At about 9 am earlier I received a message from him saying “Patambay sa inyo may ibibigay ako sayo/ Can I stay at your place? I’ve something to give you”, and I almost didnt let him because I was writing my Daily Diary and Weekly Report for my OJT Documentation, but I figured he can help me write these so I replied “Sige ba maya mga after lunch/ okay come by after lunch”. But the funny thing was before he came over I already finished it and then I took a bath and at 1:30 PM he arrived.
He was greeted by my baby brother, reaching out his hand and shamelessly saying “Kuya W, may pasalubong ka?” in which he smiled and handed my baby brother 2 chupa chups, which was sweet of him. Then I came down stairs and he immediately dropped his backpack to open it and then he got a little packet from it. At first I thought it was a box of Nerds, but oh no it was a box of the horrid “Bean Boozled” Jelly Beans by Jelly Belly and I immediately felt nervous. This dickhead was even grinning at me like Satan himself and I was like “What are we gonna do with that? I’m not eating that willingly, mate” and he said “I BOUGHT THIS FOR 150 PESOS AND I’LL BE EATING IT BY MYSELF?” I smirked and replied “Yeah, if you’re that stupid enough to eat disgustingly flavoured candy then suit yourself, weirdo” and I could tell that he’s not giving up that easily so he retorted with “Did jelly beans scare the living crap out of you? funny I thought you were tougher than that, Jops” that asshole already knew I couldnt refuse that, he knew that if he attacked my pride I’d give in, and I did.
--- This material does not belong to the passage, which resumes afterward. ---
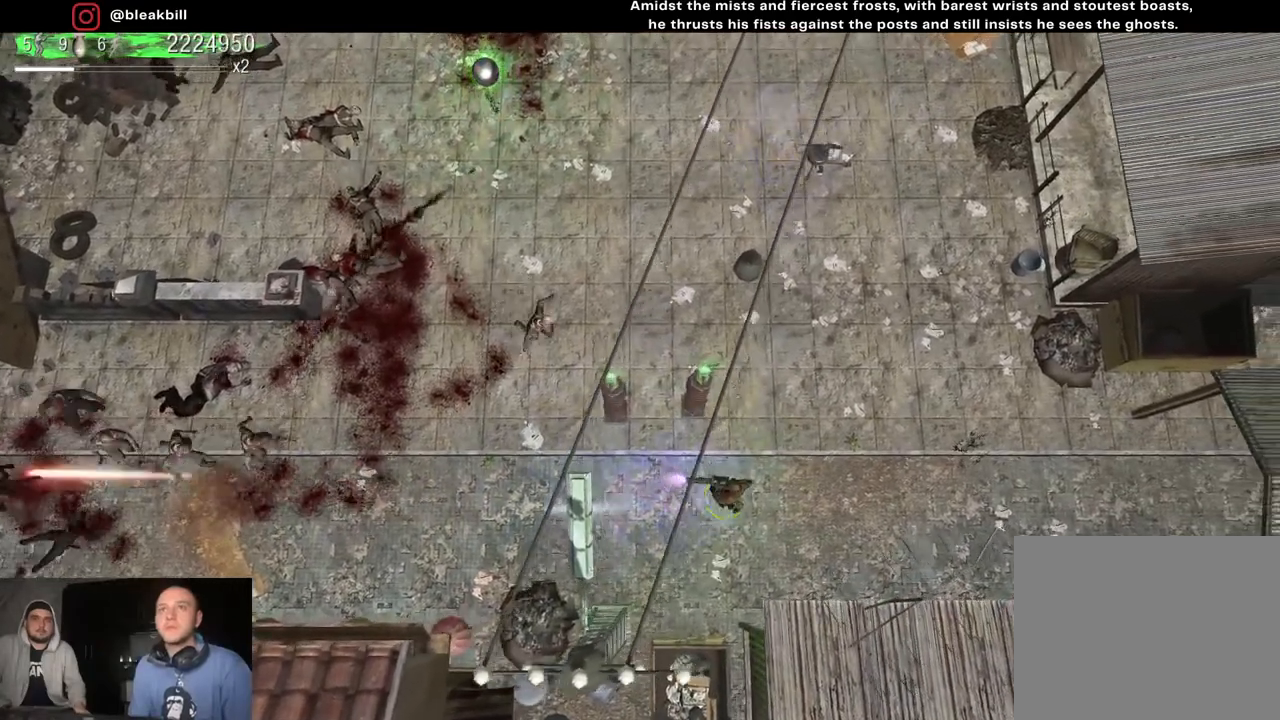
{"buttons": [], "left_stick": "right", "right_stick": "left", "events": []}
My grandmother was sitting on her rocking chair and he said “Grandma, you be the witness okay? You see here, there’s no monkey business going on right?” and my grandmother just laughed, she’s sweet I know. He lined up each bean by pairs and here are the flavors:
You can imagine the horror that I felt. I knew that these jelly beans existed but I havent tried it, not until earlier. And I’ve seen enough youtubers try it to know that it’s not something to mess with, I’ve seen some throw up because of it. But I also felt excited because I’m curious, what does Skunk Spray taste like? and is it really as bad as the Youtubers make it seem? Jesus Christ and it costs 150 Pesos! PEOPLE PAY THAT MUCH FOR THIS HORRID THING? Anyway, so we started and him knowing my favourite color is green we started with it. So it’s either Lawn Clippings or Lime, I kid you not my heart was beating so fast and I hoped to get the better tasting one…….he counted to three and then we chewed at the same time, and I was so frickin relieved to taste LIME. We each had plastic bags, well I mean “Barf bags” but one isnt allowed to spit it out. Grow a pair of balls and swallow the damn thing mate, and then he said “I’m starting to think that this isnt a good idea” and I just smirked at him. Second, is either Rotten Egg or Buttered Popcorn I got lucky again, third attempt was either baby wipes or coconut I wasnt let down and on the fourth try which was either booger or juicy pear…is when I was about to thank my lucky stars..I was even chewing it like it was something delectable when my taste buds suddenly had a realization that IT WAS BOOGER MY GAG REFLEX WAS ALMOST TRIGGERED BUT I CHEWED IT DIDNT BOTHERED ME (But it clearly did) BECAUSE FUCK IT MATE, I AM STRONGER THAN THAT. He started laughing like a fucking lunatic, I wanted to punch him square in the jaw for laughing at my agony but I am a changed woman, then the fifth round was Canned Dog food or Chocolate pudding I GOT DOG FOOD AND MAN IT WASNT PLEASANT, HE STARTED LAUGHING LIKE A LITTLE BITCH AGAIN WHILE I WAS IN SO MUCH PAIN, And in my mind there’s only regrets as to why I agreed to do this. We had it for another 5 rounds wherein I got toothpaste and licorice and he got skunk spray, barf and stinky socks.
It was hell for our taste buds but it was fun too, we werent the only one who thought so Grandma was also laughing her butt off in her rocking chair. I even tricked my other brother into eating a Baby Wipes flavored one. And then after that we went to a nearby restaurant, (near 7/11) and we ordered “chami” which is a type of fried noodle. And laughed our asses off as we discussed that rather traumatizing activity we just did, then we came into a conclusion that we were both idiots for not video taping our reactions, just for the heck of it….we are a couple of weirdos arent we? but we had fun doing that stupid shit anyway, so it was kinda worth it. We are also thinking about making a cover together of Out of my league by Stephen Speaks and Toxic by Alex & Sierra, with him playing the guitar/vocals and I on the piano/vocals.
He also made me listen to Ang Bandang Shirley, which was an awesome band. All in all, today was a good day.